Alvaro Sobrinho  também supostamente subornou o Juiz Rui Rangel para descongelar seus ativos em Portugal e foi acusado em Portugal do roubo de 600 milhões de euros do Banco Espirito Santo Angola (BESA). João Lourenço figura na lista dos beneficiários do BESA. Notavelmente, as contas financeiras do Planet Earth Instituto Ltd (PEI) mostram que Planet Earth Instituto Ltd (PEI), Sociedade Mineira de Catoca, ENRC pls e Mining Development e Sociedade Petrolifera de Angola contribuíram financeiramente para os dados do PEI em 2011.
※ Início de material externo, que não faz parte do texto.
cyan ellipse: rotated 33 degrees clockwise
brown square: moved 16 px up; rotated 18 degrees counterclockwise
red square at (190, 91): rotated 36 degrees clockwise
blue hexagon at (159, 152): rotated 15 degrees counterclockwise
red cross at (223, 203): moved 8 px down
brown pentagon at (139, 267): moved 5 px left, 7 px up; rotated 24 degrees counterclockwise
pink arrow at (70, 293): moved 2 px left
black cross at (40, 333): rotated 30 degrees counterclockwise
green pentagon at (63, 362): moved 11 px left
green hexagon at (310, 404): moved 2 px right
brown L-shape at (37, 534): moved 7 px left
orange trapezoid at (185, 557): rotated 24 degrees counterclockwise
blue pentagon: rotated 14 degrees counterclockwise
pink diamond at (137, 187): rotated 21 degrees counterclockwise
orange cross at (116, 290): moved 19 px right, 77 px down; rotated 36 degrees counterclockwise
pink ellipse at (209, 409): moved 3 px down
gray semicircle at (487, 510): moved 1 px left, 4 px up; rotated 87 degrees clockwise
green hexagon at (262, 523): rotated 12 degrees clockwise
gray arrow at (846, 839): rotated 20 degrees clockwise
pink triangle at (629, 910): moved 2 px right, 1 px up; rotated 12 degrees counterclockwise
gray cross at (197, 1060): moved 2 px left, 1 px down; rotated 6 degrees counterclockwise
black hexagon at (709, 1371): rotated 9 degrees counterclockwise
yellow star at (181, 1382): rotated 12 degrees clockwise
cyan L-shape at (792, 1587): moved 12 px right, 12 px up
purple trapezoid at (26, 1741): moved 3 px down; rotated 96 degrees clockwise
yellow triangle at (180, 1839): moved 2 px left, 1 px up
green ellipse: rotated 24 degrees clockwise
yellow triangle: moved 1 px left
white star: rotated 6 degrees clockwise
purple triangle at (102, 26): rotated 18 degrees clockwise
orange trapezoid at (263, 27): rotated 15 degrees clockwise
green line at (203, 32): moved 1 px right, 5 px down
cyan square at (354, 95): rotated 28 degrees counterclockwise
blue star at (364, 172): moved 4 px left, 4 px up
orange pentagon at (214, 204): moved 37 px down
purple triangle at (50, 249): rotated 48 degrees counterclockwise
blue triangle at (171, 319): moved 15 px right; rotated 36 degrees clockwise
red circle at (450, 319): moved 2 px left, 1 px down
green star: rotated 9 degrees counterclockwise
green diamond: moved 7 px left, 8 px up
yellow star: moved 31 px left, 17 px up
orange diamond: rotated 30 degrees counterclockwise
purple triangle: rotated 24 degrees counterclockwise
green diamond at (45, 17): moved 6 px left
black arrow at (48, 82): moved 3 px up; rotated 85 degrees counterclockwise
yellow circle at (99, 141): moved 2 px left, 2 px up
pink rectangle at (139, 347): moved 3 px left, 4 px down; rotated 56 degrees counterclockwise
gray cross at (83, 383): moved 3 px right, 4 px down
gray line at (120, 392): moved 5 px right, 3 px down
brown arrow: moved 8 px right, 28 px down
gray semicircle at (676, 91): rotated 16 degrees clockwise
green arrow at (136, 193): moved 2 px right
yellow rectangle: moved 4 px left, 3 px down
O curso desses eventos mostra que a influência do Alvaro Sobrinho atingiu os níveis mais altos do governo das Ilhas Maurícios, o Judiciário de Portugal e a elite de Angola. Só o tempo dirá se esses países têm a capacidade de defender a verdade e a justiça, combater a impunidade e combater a corrupção contra os homens e mulheres que todos os dias compram sua soberania. Hoje estamos perdendo a batalha, esperemos, para todos nós, que ganhemos a guerra.